L’obstacle à la diffusion des médicaments essentiels dans les pays qui en ont le plus besoin, ce sont les accords sur les droits de propriété intellectuelle en rapport avec le commerce, signés à l’OMC en 1994. Ils défendent particulièrement bien les droits des industriels (qui sont au Nord) en agissant comme si un médicament était une marchandise banale. Même la Commission européenne a fini par reconnaître qu’il y avait un lien mécanique évident entre ces accords de défense des brevets et le prix des médicaments sur le marché mondial.

Alors que la "mondialisation heureuse" était en difficulté à Doha en novembre 2001, les pays du Sud ont obtenu à l’arraché une déclaration d’intention des ministres des principales puissances mondiales. Elle établissait la priorité à la santé publique, l’accès aux médicaments, demandait qu’aucune plainte ne soit plus déposée par les multinationales du Nord et que tout pays soit autorisé à recourir à des importations parallèles - depuis des zones où les médicaments sont vendus moins cher - sans demander l’autorisation au titulaire du brevet.

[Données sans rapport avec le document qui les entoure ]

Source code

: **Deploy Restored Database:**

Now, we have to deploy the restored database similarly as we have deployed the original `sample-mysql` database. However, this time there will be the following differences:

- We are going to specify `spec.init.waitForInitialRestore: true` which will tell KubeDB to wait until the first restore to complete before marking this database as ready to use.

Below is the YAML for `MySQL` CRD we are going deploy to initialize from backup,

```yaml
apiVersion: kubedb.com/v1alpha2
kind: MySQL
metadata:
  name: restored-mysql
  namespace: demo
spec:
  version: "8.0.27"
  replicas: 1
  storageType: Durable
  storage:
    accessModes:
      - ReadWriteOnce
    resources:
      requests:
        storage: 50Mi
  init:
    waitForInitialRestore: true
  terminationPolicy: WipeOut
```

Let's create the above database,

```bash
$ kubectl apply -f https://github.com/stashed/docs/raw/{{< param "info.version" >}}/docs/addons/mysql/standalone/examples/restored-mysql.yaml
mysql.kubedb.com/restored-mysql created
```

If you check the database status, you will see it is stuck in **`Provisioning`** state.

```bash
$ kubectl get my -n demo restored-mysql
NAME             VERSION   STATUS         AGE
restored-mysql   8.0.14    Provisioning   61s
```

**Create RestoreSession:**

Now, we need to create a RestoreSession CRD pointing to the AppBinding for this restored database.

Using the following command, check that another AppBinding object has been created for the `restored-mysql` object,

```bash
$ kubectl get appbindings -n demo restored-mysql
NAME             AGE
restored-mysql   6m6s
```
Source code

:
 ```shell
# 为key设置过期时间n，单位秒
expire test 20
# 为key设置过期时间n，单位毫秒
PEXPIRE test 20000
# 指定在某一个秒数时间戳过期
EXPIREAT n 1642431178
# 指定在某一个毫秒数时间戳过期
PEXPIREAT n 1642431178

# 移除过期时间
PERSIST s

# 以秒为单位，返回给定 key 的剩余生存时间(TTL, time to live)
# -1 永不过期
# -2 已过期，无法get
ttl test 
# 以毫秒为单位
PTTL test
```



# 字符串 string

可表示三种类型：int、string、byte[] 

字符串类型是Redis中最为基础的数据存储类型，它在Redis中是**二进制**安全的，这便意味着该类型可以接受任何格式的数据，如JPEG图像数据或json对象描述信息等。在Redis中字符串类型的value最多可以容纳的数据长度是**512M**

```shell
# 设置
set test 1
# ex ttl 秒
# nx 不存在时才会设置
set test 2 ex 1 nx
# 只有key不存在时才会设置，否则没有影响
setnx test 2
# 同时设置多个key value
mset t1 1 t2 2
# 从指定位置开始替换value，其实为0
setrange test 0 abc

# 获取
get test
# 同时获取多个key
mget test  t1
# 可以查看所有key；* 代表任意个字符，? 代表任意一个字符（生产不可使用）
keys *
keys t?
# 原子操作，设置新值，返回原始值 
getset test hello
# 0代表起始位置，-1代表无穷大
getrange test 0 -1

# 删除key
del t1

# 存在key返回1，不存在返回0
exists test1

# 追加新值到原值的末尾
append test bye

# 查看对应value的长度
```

Or les négociations avaient été renvoyées à plus tard (courant 2002) et se sont finalement conclues cet été d’uneaçon paradoxale. La Suisse, l’Union européenne et les Etats-Unis, territoires des principales transnationales pharmaceutiques mondiales, ont fait front pour que l’accord finalement signé soit si complexe à mettre en oeuvre qu’aucun pays du Sud n’y aura recours. Dans ces conditions, il est plus simple pour un petit pays de négocier directement sur les volumes et les prix des médicaments brevetés du Nord que de mener une longue, coûteuse et hypothétique procédure pour obtenir le droit à mettre en place des circuits parallèles. Chaque pays se trouve ainsi isolé face à des multinationales fortement soutenues par leurs gouvernements. Oxfam a insisté le 30 août : c’est "la mort dans l’âme et les larmes aux yeux" que les ambassadeurs des pays africains à l’OMC ont signé des accords qu’ils savaient inapplicables, eux-mêmes lâchés par leurs propres gouvernements soumis à des pressions occidentales intolérables. "La santé doit passer avant le profit", affirmait, avant Doha, le commissaire européen Pascal Lamy. On est loin du compte. Et il y est pour beaucoup, notait Raoul Marc Jennar pour Oxfam.

En France

Si la France est un pays qui a compté pour le meilleur et pour le pire, en matière de pandémie de sida, son gouvernement actuel nous ramène à de sombres perspectives. C’est en effet un cocktail d’esprit de revanche sociale, de libéralisme et un vieux fond réactionnaire raciste, homophobe, stigmatisant toute population hors normes qui semble animer les Sarkozy, Mattei et consorts. Non contents d’avoir été aux commandes au moment d’une des plus grandes catastrophes sanitaires que la France ait connue, la canicule, ils n’ont de cesse de remettre en cause les acquis parfois ténus qui protégeaient différentes populations. Pour preuve la stigmatisation en règle des prostituées, dont il est logique de penser que la précarité d’existence va s’aggraver et que les conditions de vie, et la santé, vont se dégrader. Pour preuve aussi l’acharnement que la droite met à remettre en cause l’aide médicale d’Etat, dispositif de type "couverture maladie universelle pour étrangers", considérant qu’elle coûte trop cher, et qu’elle "serait un appel d’air" pour l’immigration (voir encadré).

Pour preuve aussi les menaces de durcissement de l’application du droit des étrangers et des articles introduits par Chevènement rendant inexpulsables les étrangers malades. Pour l’heure, les tracasseries administratives se multiplient, le renouvellement des cartes de séjour est remis en cause. Pour preuve, enfin, la volonté affichée à plusieurs reprises de réformer la loi répressive de 1970 sur les stupéfiants. Cette loi devrait évoluer vers de nouvelles contraventions (la confiscation du scooter selon Sarkozy) et, si l’on écoute le Sénat, vers la création de centres d’emprisonnement pour traitement forcé de la toxicomanie.

Cette liste des offensives réactionnaires n’est pas exhaustive, loin s’en faut. Le terrain sociétal est un lieu d’expression privilégié pour une droite qui n’a guère de bilan par ailleurs. C’est dire s’il y a un enjeu à la mettre en échec. Les débats du Forum social européen l’ont montré, une prise de conscience de l’urgence de la lutte pour le droit à la santé et à une protection sociale de qualité, contre la marchandisation, commence à apparaître.